Should “Global warming” (AGW) skeptics of a libertarian disposition be celebrating a triumph for libertarianism in one area (economic and intellectual free markets) that sets back libertarianism in another area (privacy rights)?
I know some libertarians don’t even believe that there is a right to privacy. However, according to the Constitution, rights “not enumerated” are reserved to the people. Privacy, as I see it, is a right that “emanates” (yes, that controversial word from the Roe versus Wade debate) from our ownership of our bodies and our property.
There’s a lot of scare-mongering going on now to get us from where we are to world government.
“Global warming” has been enlisted in that effort. That’s clear enough if you study the people and institutions promoting it. I’m not sure there’s any need to stoop to data theft to know that.
As to the other pertinent point:
Can CRU be treated as a government entity?

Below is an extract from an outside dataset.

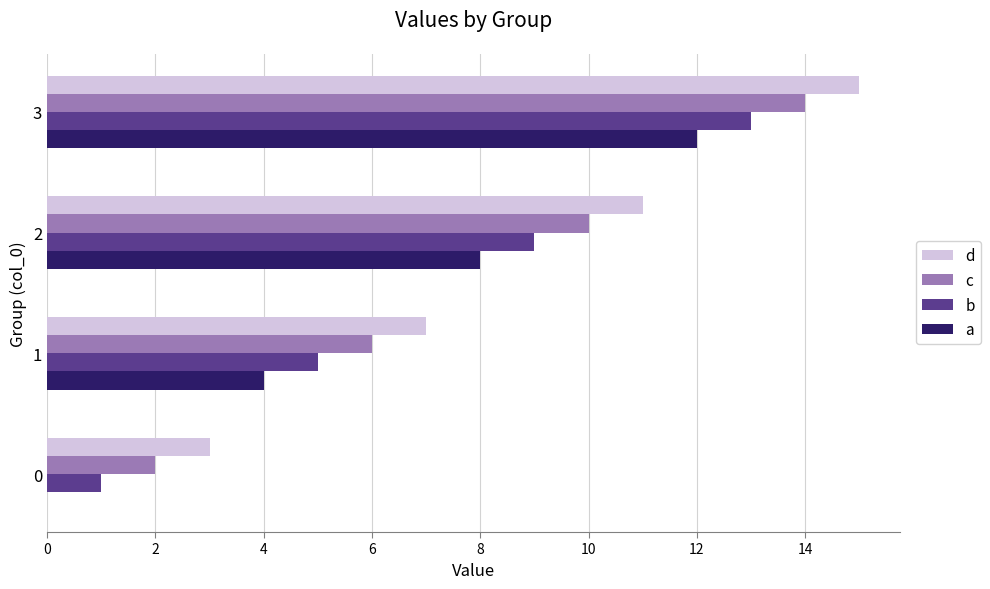

Is it true that a equals 4 at 1?

True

A reader comments that the hacking was justified in this case, because government employees don’t deserve any privacy. My response (in the comment section) can be summarised as follows:
1. The University of East Anglia is not directly under the British government (so far as I know)

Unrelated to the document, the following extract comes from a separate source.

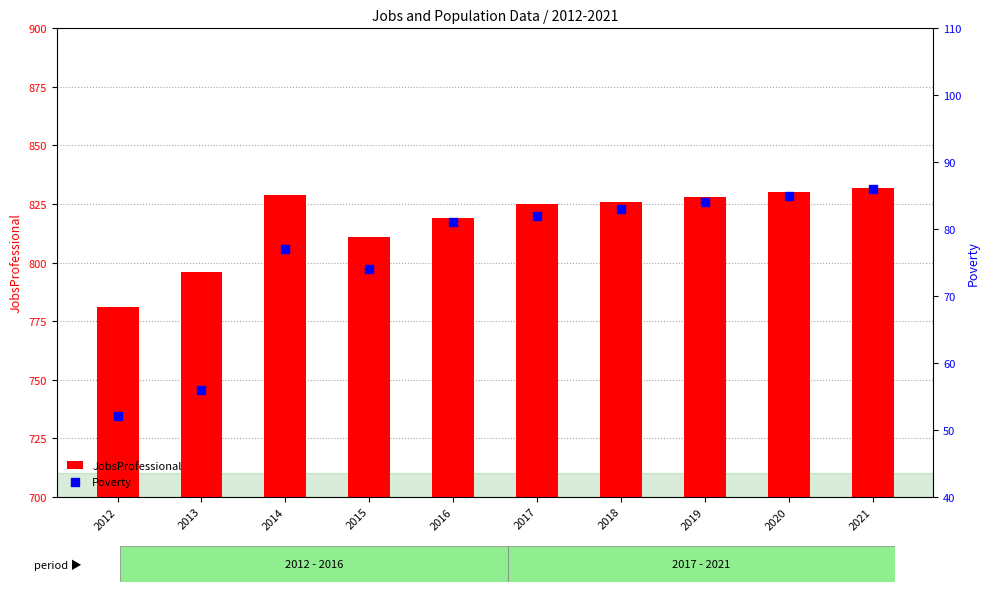

Which series contains the lowest Y value?

Poverty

2. Even if it were, it would be upto a government review panel or some form of legitimate investigation to keep track of what’s going on. Vigilante hacking isn’t the best way.
Still, when I went back to check whether the CRU was government-run, I found that indeed, it receives an overwhelming proportion of its funding from government agencies.
Admittedly, that makes it more justifiable to monitor its work
Here is an incomplete list of the funders:
“The European Commission of the European Union (EU) provides the largest fraction of our research income under the Environment and Climate Change Programme. Since the mid-1990s, CRU has co-ordinated 9 EU research projects and been a partner on 16 others within the 4th, 5th and 6th Framework Programmes. Although EU funding is very important, we also endeavour to maintain the diverse pattern of funding reflected by the research described in this “history of CRU” and in the list of Acknowledgements below….”
and
“British Council, British Petroleum, Broom’s Barn Sugar Beet Research Centre, Central Electricity Generating Board, Centre for Environment, Fisheries and Aquaculture Science (CEFAS), Commercial Union, Commission of European Communities (CEC, often referred to now as EU), Council for the Central Laboratory of the Research Councils (CCLRC), Department of Energy, Department of the Environment (DETR, now DEFRA), Department of Health, Department of Trade and Industry (DTI), Eastern Electricity, Engineering and Physical Sciences Research Council (EPSRC), Environment Agency, Forestry Commission, Greenpeace International, International Institute of Environmental Development (IIED), Irish Electricity Supply Board, KFA Germany, Leverhulme Trust, Ministry of Agriculture, Fisheries and Food (MAFF), National Power, National Rivers Authority, Natural Environmental Research Council (NERC), Norwich Union, Nuclear Installations Inspectorate, Overseas Development Administration (ODA), Reinsurance Underwriters and Syndicates, Royal Society, Scientific Consultants, Science and Engineering Research Council (SERC), Scottish and Northern Ireland Forum for Environmental Research, Shell, Stockholm Environment Agency, Sultanate of Oman, Tate and Lyle, UK Met. Office, UK Nirex Ltd., United Nations Environment Plan (UNEP), United States Department of Energy, United States Environmental Protection Agency, Wolfson Foundation and the World Wildlife Fund for Nature (WWF).”